[[ DATASET EXCERPT, beginning ]]
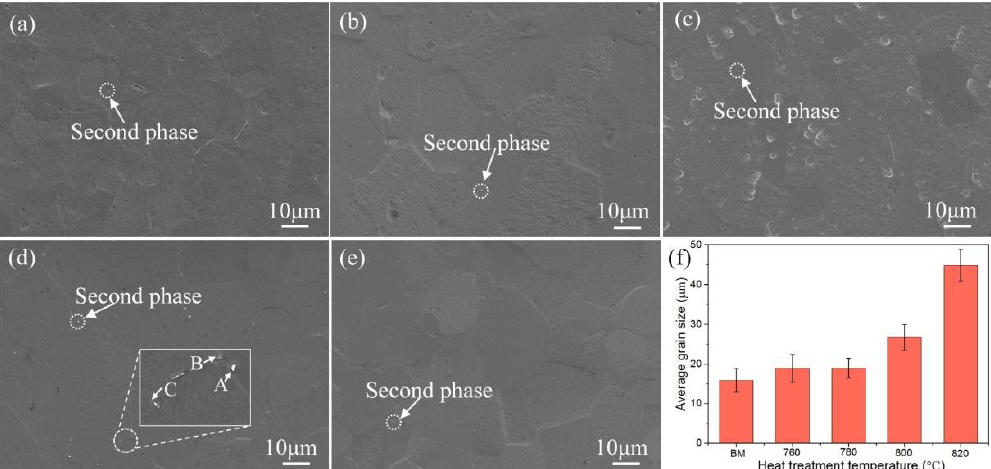
Figure 2. Microstructure of Zr-4 alloy after different thermal cycling treatment: ( a ) base material, ( b ) 760 °C/60 min, ( c ) 780 °C/60 min, ( d ) 800 °C/60 min, and ( e ) 820 °C/60 min, ( f ) the grain size of Zr-4 alloy after heat treatment at different temperatures. Table 1. Chemical composition and possible phase of each point marked in Figure 2d (at. %).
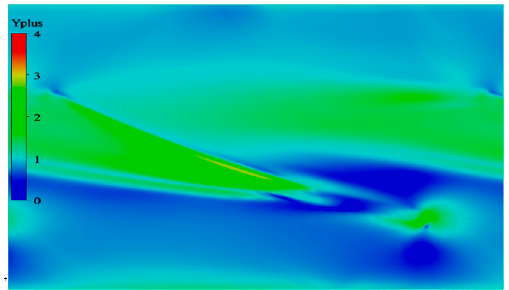
Figure 3. y + distribution of blade tip.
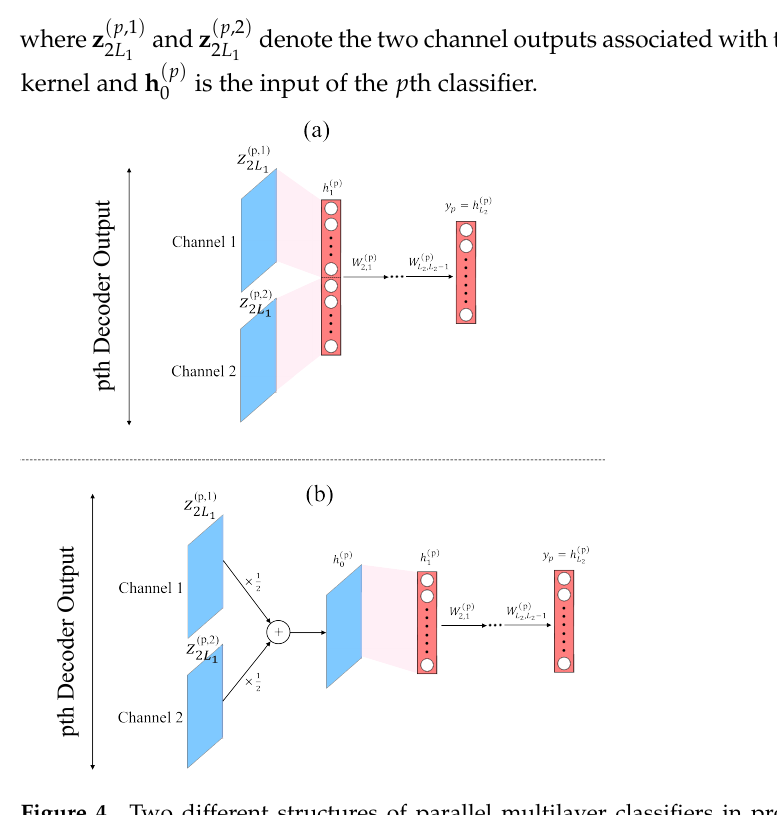
Figure 4. Two different structures of parallel multilayer classifiers in proposed CAE for DOA estimation: ( a ) the structure of direct processing of two channels, ( b ) the structure of merging two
[[ DATASET EXCERPT, end ]]
## REQUIRED ACTION
Leave out the images and write out the listing above exactly.

## OUTPUT FOR THIS EXERCISE
Figure 2. Microstructure of Zr-4 alloy after different thermal cycling treatment: ( a ) base material, ( b ) 760 °C/60 min, ( c ) 780 °C/60 min, ( d ) 800 °C/60 min, and ( e ) 820 °C/60 min, ( f ) the grain size of Zr-4 alloy after heat treatment at different temperatures. Table 1. Chemical composition and possible phase of each point marked in Figure 2d (at. %).
Figure 3. y + distribution of blade tip.
Figure 4. Two different structures of parallel multilayer classifiers in proposed CAE for DOA estimation: ( a ) the structure of direct processing of two channels, ( b ) the structure of merging two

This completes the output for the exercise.